What about... If this GZIP approach works so well on raw feature space, what about trying it with LLM embedding vectors? What if the vector database folks (Pinecone, etc) zip those embeddings as an initial indexing stage for HNSW. Make any sense?
Thanks for suggesting, that's a super interesting idea. On a second thought, I am a bit skeptical because in the real vector space, similar text embeddings will result in different numbers (after the decimal point), which is where the gzip method may not work. I think in this case L2 distance or cosine distance would probably be much better.
PS: If you are interested in giving this a try, I suggest the `SentenceEncoder("distiluse-base-multilingual-cased-v2")` from the convenient "embetter" library: https://github.com/koaning/embetter
Thanks for the encouragement and the embetter repo hint.
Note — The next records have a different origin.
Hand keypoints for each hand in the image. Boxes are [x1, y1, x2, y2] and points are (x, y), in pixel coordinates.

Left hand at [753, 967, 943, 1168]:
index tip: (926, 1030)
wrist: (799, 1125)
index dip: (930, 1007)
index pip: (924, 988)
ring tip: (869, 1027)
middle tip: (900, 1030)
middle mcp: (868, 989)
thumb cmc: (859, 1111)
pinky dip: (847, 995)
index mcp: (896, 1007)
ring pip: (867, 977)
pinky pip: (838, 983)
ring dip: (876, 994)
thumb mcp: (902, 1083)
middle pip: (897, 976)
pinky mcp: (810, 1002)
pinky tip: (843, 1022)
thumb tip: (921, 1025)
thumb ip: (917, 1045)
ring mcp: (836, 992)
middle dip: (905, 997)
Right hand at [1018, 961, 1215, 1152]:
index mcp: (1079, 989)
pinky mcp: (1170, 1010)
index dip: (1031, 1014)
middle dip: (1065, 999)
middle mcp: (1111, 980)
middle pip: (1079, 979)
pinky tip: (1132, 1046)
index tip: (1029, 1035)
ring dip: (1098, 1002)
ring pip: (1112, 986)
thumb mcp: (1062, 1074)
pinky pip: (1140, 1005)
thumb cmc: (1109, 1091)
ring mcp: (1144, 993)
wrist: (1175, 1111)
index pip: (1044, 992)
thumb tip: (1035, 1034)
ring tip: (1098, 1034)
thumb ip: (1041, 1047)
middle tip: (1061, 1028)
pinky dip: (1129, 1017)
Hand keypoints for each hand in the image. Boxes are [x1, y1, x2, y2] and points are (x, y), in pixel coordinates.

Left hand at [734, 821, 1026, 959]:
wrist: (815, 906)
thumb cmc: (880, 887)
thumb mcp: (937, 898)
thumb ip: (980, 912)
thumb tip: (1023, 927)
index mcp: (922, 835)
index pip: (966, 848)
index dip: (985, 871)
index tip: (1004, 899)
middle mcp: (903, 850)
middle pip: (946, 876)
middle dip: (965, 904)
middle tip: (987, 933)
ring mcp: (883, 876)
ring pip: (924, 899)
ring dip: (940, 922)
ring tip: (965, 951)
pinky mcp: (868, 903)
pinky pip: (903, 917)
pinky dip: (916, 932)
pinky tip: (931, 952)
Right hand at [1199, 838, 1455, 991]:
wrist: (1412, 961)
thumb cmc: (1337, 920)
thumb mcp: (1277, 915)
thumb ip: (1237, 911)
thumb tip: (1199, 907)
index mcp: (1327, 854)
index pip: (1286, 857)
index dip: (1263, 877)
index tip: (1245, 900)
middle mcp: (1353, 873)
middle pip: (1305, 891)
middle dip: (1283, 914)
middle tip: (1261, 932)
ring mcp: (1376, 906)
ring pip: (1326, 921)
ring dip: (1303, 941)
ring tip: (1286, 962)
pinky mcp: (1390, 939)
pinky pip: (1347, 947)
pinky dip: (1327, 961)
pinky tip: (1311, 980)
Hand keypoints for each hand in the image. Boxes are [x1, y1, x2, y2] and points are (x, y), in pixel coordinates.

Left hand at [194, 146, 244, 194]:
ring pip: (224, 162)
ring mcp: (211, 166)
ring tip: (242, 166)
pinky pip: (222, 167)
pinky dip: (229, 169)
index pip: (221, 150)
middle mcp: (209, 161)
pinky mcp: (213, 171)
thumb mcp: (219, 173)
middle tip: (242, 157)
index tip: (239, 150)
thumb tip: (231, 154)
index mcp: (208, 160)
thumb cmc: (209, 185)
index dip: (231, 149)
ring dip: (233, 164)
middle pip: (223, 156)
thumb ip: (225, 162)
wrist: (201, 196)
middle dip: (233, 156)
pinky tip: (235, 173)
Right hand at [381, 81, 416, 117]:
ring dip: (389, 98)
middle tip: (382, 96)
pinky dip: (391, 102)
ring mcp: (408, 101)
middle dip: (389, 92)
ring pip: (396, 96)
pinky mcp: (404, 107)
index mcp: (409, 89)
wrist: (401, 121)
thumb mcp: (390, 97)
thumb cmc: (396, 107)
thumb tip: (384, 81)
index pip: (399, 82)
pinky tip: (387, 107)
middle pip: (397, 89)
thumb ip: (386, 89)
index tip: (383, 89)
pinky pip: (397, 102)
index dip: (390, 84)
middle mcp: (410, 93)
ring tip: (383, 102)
Reminds me of a simple LangChain for scikit folks. Also supports OpenAI & Cohere LLMs. Has interesting Bulk Labeling video https://www.youtube.com/watch?v=gDk7_f3ovIk
This article (and replies) from July stuck with me. You 'shot-me-down' with remark about 'after the decimal point'. And, you are correct. However, what about... binning/normalizing the d-dimensions of the embedding vector, as '00' to '99' or x'00' to x'FF' as strings? Do you bin globally (across all d-dim) or locally (for each dim)? Also, forget GZIP... For PCA, use the LoRank(?) tricks to calculate dot-products with byte values.